Lors d’un démembrement de propriété (par exemple, pour une donation), la valeur de l’usufruit et de la nue-propriété est fixée par un barème fiscal qui dépend de l’âge de l’usufruitier. Plus il est âgé, plus la valeur de l’usufruit est faible (car son espérance de vie est plus courte).

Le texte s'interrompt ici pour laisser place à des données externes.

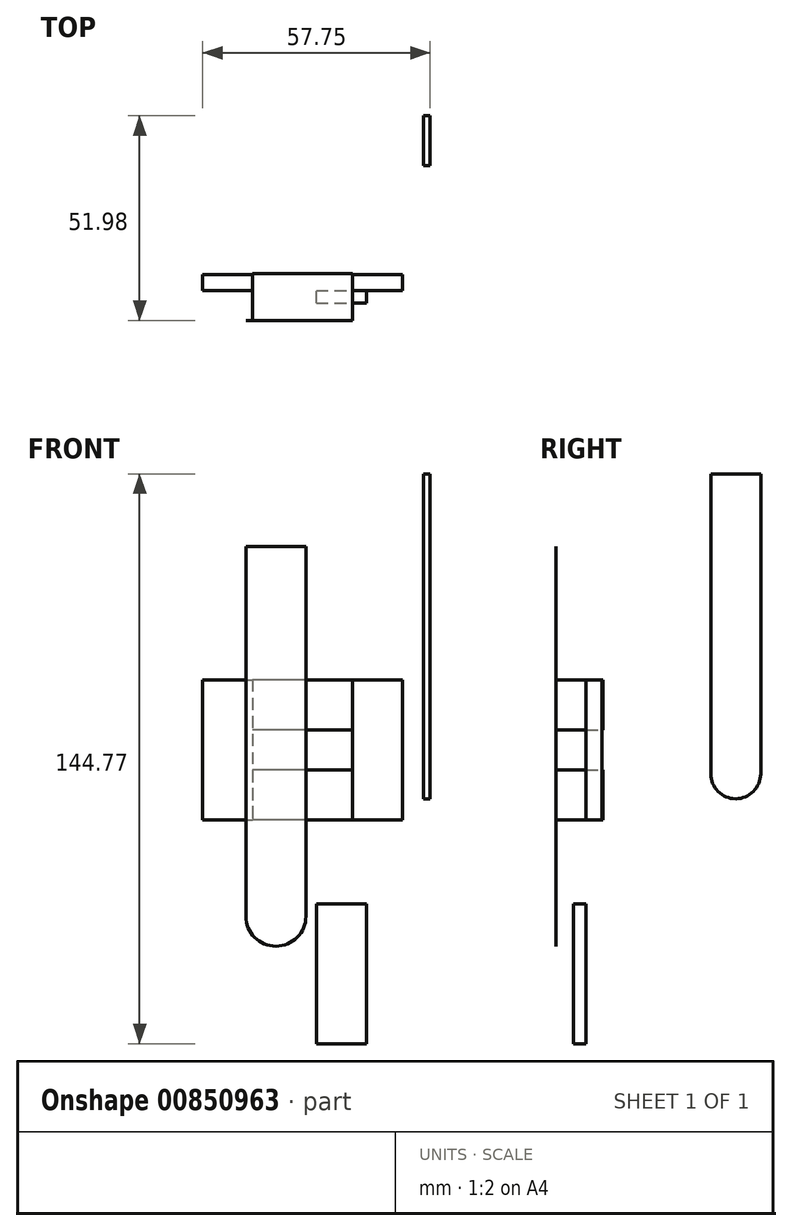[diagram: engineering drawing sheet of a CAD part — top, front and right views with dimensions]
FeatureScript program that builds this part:
annotation { "Feature Type Name" : "Feature", "Feature Type Description" : "" }
export const myFeature = defineFeature(function(context is Context, id is Id, definition is map)
    precondition{}
    {
        {
            var Q0;
            Q0=qCreatedBy(makeId("Front.planeOp"),FACE);
            var sketch = newSketch(context, id + "F0", { "sketchPlane" : qUnion([Q0])});
            skLineSegment(sketch, "E0.bottom", {"start": v(-56.1, 35.56) * mm, "end": v(-43.4, 35.56) * mm});
            skLineSegment(sketch, "E0.top", {"start": v(-56.1, 0) * mm, "end": v(-43.4, 0) * mm});
            skLineSegment(sketch, "E0.left", {"start": v(-56.1, 35.56) * mm, "end": v(-56.1, 0) * mm});
            skLineSegment(sketch, "E0.right", {"start": v(-43.4, 35.56) * mm, "end": v(-43.4, 0) * mm});
            skLineSegment(sketch, "E1.bottom", {"start": v(-18, 35.56) * mm, "end": v(-5.3, 35.56) * mm});
            skLineSegment(sketch, "E1.top", {"start": v(-18, 0) * mm, "end": v(-5.3, 0) * mm});
            skLineSegment(sketch, "E1.left", {"start": v(-18, 35.56) * mm, "end": v(-18, 0) * mm});
            skLineSegment(sketch, "E1.right", {"start": v(-5.3, 35.56) * mm, "end": v(-5.3, 0) * mm});
            skLineSegment(sketch, "E2.left", {"start": v(-18, 0) * mm, "end": v(-18, 0) * mm});
            skLineSegment(sketch, "E2.right", {"start": v(-43.4, 0) * mm, "end": v(-43.4, 0) * mm});
            skLineSegment(sketch, "E3.left", {"start": v(-43.4, 35.56) * mm, "end": v(-43.4, 35.56) * mm});
            skLineSegment(sketch, "E3.right", {"start": v(-18, 35.56) * mm, "end": v(-18, 35.56) * mm});
            skLineSegment(sketch, "E4.bottom", {"start": v(-5.3, 35.56) * mm, "end": v(-56.1, 35.56) * mm});
            skLineSegment(sketch, "E4.top", {"start": v(-5.3, 22.86) * mm, "end": v(-56.1, 22.86) * mm});
            skLineSegment(sketch, "E4.left", {"start": v(-5.3, 35.56) * mm, "end": v(-5.3, 22.86) * mm});
            skLineSegment(sketch, "E4.right", {"start": v(-56.1, 35.56) * mm, "end": v(-56.1, 22.86) * mm});
            skLineSegment(sketch, "E5.bottom", {"start": v(-5.3, 0) * mm, "end": v(-56.1, 0) * mm});
            skLineSegment(sketch, "E5.top", {"start": v(-5.3, 12.7) * mm, "end": v(-56.1, 12.7) * mm});
            skLineSegment(sketch, "E5.left", {"start": v(-5.3, 0) * mm, "end": v(-5.3, 12.7) * mm});
            skLineSegment(sketch, "E5.right", {"start": v(-56.1, 0) * mm, "end": v(-56.1, 12.7) * mm});
            skPoint(sketch, "E6", {"position": v(-43.4, 35.56) * mm});
            skPoint(sketch, "E7", {"position": v(-43.4, 22.86) * mm});
            skPoint(sketch, "E8", {"position": v(-18, 22.86) * mm});
            skPoint(sketch, "E9", {"position": v(-18, 12.7) * mm});
            skPoint(sketch, "E10", {"position": v(-43.4, 12.7) * mm});
            skSolve(sketch);
        }
        {
            var Q0;
            {var subQ5=sQuery(id+"F0.wireOp",EDGE,"E4.left");Q0=makeQuery(id+"F0.imprint","IMPRINT",FACE,{"disambiguationData":[TD([[makeQuery(id+"F0.imprint","IMPRINT",EDGE,{"derivedFrom":subQ5}),-1.0]])]});}
            var Q1;
            {var subQ0=sQuery(id+"F0.wireOp",EDGE,"E4.bottom");var subQ1=sQuery(id+"F0.wireOp",EDGE,"E0.right");var subQ2=makeQuery(id+"F0.imprint","INTERSECT",VERTEX,{"derivedFrom":[subQ1,subQ0]});Q1=makeQuery(id+"F0.imprint","IMPRINT",FACE,{"disambiguationData":[TD([[makeQuery(id+"F0.imprint","IMPRINT",EDGE,{"disambiguationData":[TD([[subQ2,-1.0]])],"derivedFrom":subQ1}),1.0]])]});}
            var Q2;
            {var subQ5=sQuery(id+"F0.wireOp",EDGE,"E4.right");Q2=makeQuery(id+"F0.imprint","IMPRINT",FACE,{"disambiguationData":[TD([[makeQuery(id+"F0.imprint","IMPRINT",EDGE,{"derivedFrom":subQ5}),1.0]])]});}
            var Q3;
            {var subQ5=sQuery(id+"F0.wireOp",EDGE,"E5.right");Q3=makeQuery(id+"F0.imprint","IMPRINT",FACE,{"disambiguationData":[TD([[makeQuery(id+"F0.imprint","IMPRINT",EDGE,{"derivedFrom":subQ5}),-1.0]])]});}
            var Q4;
            {var subQ0=sQuery(id+"F0.wireOp",EDGE,"E5.bottom");var subQ1=sQuery(id+"F0.wireOp",EDGE,"E0.right");var subQ2=makeQuery(id+"F0.imprint","INTERSECT",VERTEX,{"derivedFrom":[subQ1,subQ0]});Q4=makeQuery(id+"F0.imprint","IMPRINT",FACE,{"disambiguationData":[TD([[makeQuery(id+"F0.imprint","IMPRINT",EDGE,{"disambiguationData":[TD([[subQ2,1.0]])],"derivedFrom":subQ1}),1.0]])]});}
            var Q5;
            {var subQ5=sQuery(id+"F0.wireOp",EDGE,"E5.left");Q5=makeQuery(id+"F0.imprint","IMPRINT",FACE,{"disambiguationData":[TD([[makeQuery(id+"F0.imprint","IMPRINT",EDGE,{"derivedFrom":subQ5}),1.0]])]});}
            extrude(context, id + "F1", {"entities" : qUnion([Q0, Q1, Q2, Q3, Q4, Q5]), "depth" : 7.62 * mm, "offsetDistance" : 25.4 * mm, "hasSecondDirection" : true, "secondDirectionOppositeDirection" : true, "secondDirectionDepth" : 4.32 * mm});
        }
        {
            var Q0;
            {var subQ5=sQuery(id+"F0.wireOp",EDGE,"E1.right");Q0=makeQuery(id+"F0.imprint","IMPRINT",FACE,{"disambiguationData":[TD([[makeQuery(id+"F0.imprint","IMPRINT",EDGE,{"derivedFrom":subQ5}),-1.0]])]});}
            var Q1;
            {var subQ0=sQuery(id+"F0.wireOp",EDGE,"E0.left");Q1=makeQuery(id+"F0.imprint","IMPRINT",FACE,{"disambiguationData":[TD([[makeQuery(id+"F0.imprint","IMPRINT",EDGE,{"derivedFrom":subQ0}),1.0]])]});}
            extrude(context, id + "F2", {"entities" : qUnion([Q0, Q1]), "oppositeDirection" : true, "depth" : 4.06 * mm, "offsetDistance" : 25.4 * mm});
        }
        {
            var Q0;
            Q0=makeQuery(id+"F1.opExtrude","CAP_FACE",FACE,{"disambiguationData":[OSD([sQuery(id+"F0.wireOp",EDGE,"E5.bottom"),sQuery(id+"F0.wireOp",EDGE,"E5.top"),sQuery(id+"F0.wireOp",EDGE,"E5.left"),sQuery(id+"F0.wireOp",EDGE,"E5.right")])],"isStart":false});
            var sketch = newSketch(context, id + "F3", { "sketchPlane" : qUnion([Q0])});
            skLineSegment(sketch, "E11.right", {"start": v(-29.9, -24.5) * mm, "end": v(-29.9, 69.49) * mm});
            skLineSegment(sketch, "E12.2.0.0", {"start": v(-45.14, -24.5) * mm, "end": v(-45.14, 69.49) * mm});
            skArc(sketch, "E13", {"start": v(-45.14, -24.5) * mm, "mid": v(-37.52, -32.11) * mm, "end": v(-29.9, -24.5) * mm});
            skLineSegment(sketch, "E14", {"start": v(-45.14, 69.49) * mm, "end": v(-29.9, 69.49) * mm});
            skLineSegment(sketch, "E15.top", {"start": v(-25.15, 69.63) * mm, "end": v(-9.91, 69.63) * mm});
            skLineSegment(sketch, "E15.left", {"start": v(-25.15, -24.35) * mm, "end": v(-25.15, 69.63) * mm});
            skLineSegment(sketch, "E15.right", {"start": v(-9.91, -24.35) * mm, "end": v(-9.91, 69.63) * mm});
            skArc(sketch, "E16", {"start": v(-25.15, -24.35) * mm, "mid": v(-17.53, -31.97) * mm, "end": v(-9.91, -24.35) * mm});
            skSolve(sketch);
        }
        {
            var Q0;
            {var subQ0=sQuery(id+"F3.wireOp",EDGE,"zkDOKMRj-cckF-f1Yj-jk90-TssuszAsvcqZ");Q0=makeQuery(id+"F3.imprint","IMPRINT",FACE,{"disambiguationData":[TD([[makeQuery(id+"F3.imprint","IMPRINT",EDGE,{"derivedFrom":subQ0}),1.0]])]});}
            var Q1;
            {var subQ0=sQuery(id+"F3.wireOp",EDGE,"E13");Q1=makeQuery(id+"F3.imprint","IMPRINT",FACE,{"disambiguationData":[TD([[makeQuery(id+"F3.imprint","IMPRINT",EDGE,{"derivedFrom":subQ0}),1.0]])]});}
            var Q2;
            {var subQ0=sQuery(id+"F3.wireOp",EDGE,"E11.left");var subQ1=makeQuery(id+"F1.opExtrude","CAP_EDGE",EDGE,{"disambiguationData":[OSD([sQuery(id+"F0.wireOp",EDGE,"E5.bottom")])],"isStart":false});var subQ2=makeQuery(id+"F3.imprint","INTERSECT",VERTEX,{"derivedFrom":[subQ1,subQ0]});Q2=makeQuery(id+"F3.imprint","IMPRINT",FACE,{"disambiguationData":[TD([[makeQuery(id+"F3.imprint","IMPRINT",EDGE,{"disambiguationData":[TD([[subQ2,-1.0]])],"derivedFrom":subQ0}),1.0]])]});}
            var Q3;
            {var subQ0=sQuery(id+"F3.wireOp",EDGE,"E11.right");var subQ1=makeQuery(id+"F1.opExtrude","CAP_EDGE",EDGE,{"disambiguationData":[OSD([sQuery(id+"F0.wireOp",EDGE,"E5.bottom")])],"isStart":false});var subQ2=makeQuery(id+"F3.imprint","INTERSECT",VERTEX,{"derivedFrom":[subQ1,subQ0]});Q3=makeQuery(id+"F3.imprint","IMPRINT",FACE,{"disambiguationData":[TD([[makeQuery(id+"F3.imprint","IMPRINT",EDGE,{"disambiguationData":[TD([[subQ2,-1.0]])],"derivedFrom":subQ0}),1.0]])]});}
            var Q4;
            {var subQ0=sQuery(id+"F3.wireOp",EDGE,"E11.top");Q4=makeQuery(id+"F3.imprint","IMPRINT",FACE,{"disambiguationData":[TD([[makeQuery(id+"F3.imprint","IMPRINT",EDGE,{"derivedFrom":subQ0}),1.0]])]});}
            var Q5;
            {var subQ0=sQuery(id+"F3.wireOp",EDGE,"E14");Q5=makeQuery(id+"F3.imprint","IMPRINT",FACE,{"disambiguationData":[TD([[makeQuery(id+"F3.imprint","IMPRINT",EDGE,{"derivedFrom":subQ0}),-1.0]])]});}
            extrude(context, id + "F4", {"entities" : qUnion([Q0, Q1, Q2, Q3, Q4, Q5]), "depth" : 1 / 203.2 * mm, "offsetDistance" : 25.4 * mm});
        }
        {
            var Q0;
            Q0=qCreatedBy(makeId("Right.planeOp"),FACE);
            var sketch = newSketch(context, id + "F5", { "sketchPlane" : qUnion([Q0])});
            skLineSegment(sketch, "E17.top", {"start": v(31.66, 87.9) * mm, "end": v(44.36, 87.9) * mm});
            skLineSegment(sketch, "E17.left", {"start": v(31.66, 11.7) * mm, "end": v(31.66, 87.9) * mm});
            skLineSegment(sketch, "E17.right", {"start": v(44.36, 11.7) * mm, "end": v(44.36, 87.9) * mm});
            skArc(sketch, "E18", {"start": v(31.66, 11.7) * mm, "mid": v(38.01, 5.35) * mm, "end": v(44.36, 11.7) * mm});
            skSolve(sketch);
        }
        {
            var Q0;
            Q0=makeQuery(id+"F5.imprint","IMPRINT",FACE,{"disambiguationData":[TD([[makeQuery(id+"F5.imprint","IMPRINT",EDGE,{"derivedFrom":sQuery(id+"F5.wireOp",EDGE,"E17.top")}),-1.0]])]});
            extrude(context, id + "F6", {"entities" : qUnion([Q0]), "depth" : 1.65 * mm, "offsetDistance" : 25.4 * mm});
        }
        {
            var Q0;
            Q0=qCreatedBy(makeId("Front.planeOp"),FACE);
            var sketch = newSketch(context, id + "F7", { "sketchPlane" : qUnion([Q0])});
            skLineSegment(sketch, "E19.bottom", {"start": v(-27.23, -56.87) * mm, "end": v(-14.53, -56.87) * mm});
            skLineSegment(sketch, "E19.top", {"start": v(-27.23, -21.31) * mm, "end": v(-14.53, -21.31) * mm});
            skLineSegment(sketch, "E19.left", {"start": v(-27.23, -56.87) * mm, "end": v(-27.23, -21.31) * mm});
            skLineSegment(sketch, "E19.right", {"start": v(-14.53, -56.87) * mm, "end": v(-14.53, -21.31) * mm});
            skSolve(sketch);
        }
        {
            var Q0;
            Q0 = qSketchRegion(id + "F7", true);
            extrude(context, id + "F8", {"entities" : qUnion([Q0]), "depth" : 3.17 * mm, "offsetDistance" : 25.4 * mm});
        }
    });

Voici quelques exemples :
| Âge de l’usufruitier | Valeur de l’usufruit | Valeur de la nue-propriété |
|---|---|---|
| Moins de 61 ans | 50 % | 50 % |
| Moins de 71 ans | 40 % | 60 % |
| Moins de 81 ans | 30 % | 70 % |
| Moins de 91 ans | 20 % | 80 % |
Ce barème est utilisé par le notaire pour calculer les droits de donation et optimiser la transmission du patrimoine.
Comment déclarer l’occupation gratuite d’un bien aux services fiscaux ?
La déclaration des informations relatives au logement doit être faite par le propriétaire sur son espace personnel du site impots.gouv.fr, dans la rubrique « Gérer mes biens immobiliers ». Pour une occupation gratuite, il faut indiquer que le bien n’est plus la résidence principale du propriétaire, renseigner l’identité de l’occupant et sélectionner le statut « Occupant à titre gratuit ». Cette déclaration fiscale de l’occupant est une obligation légale.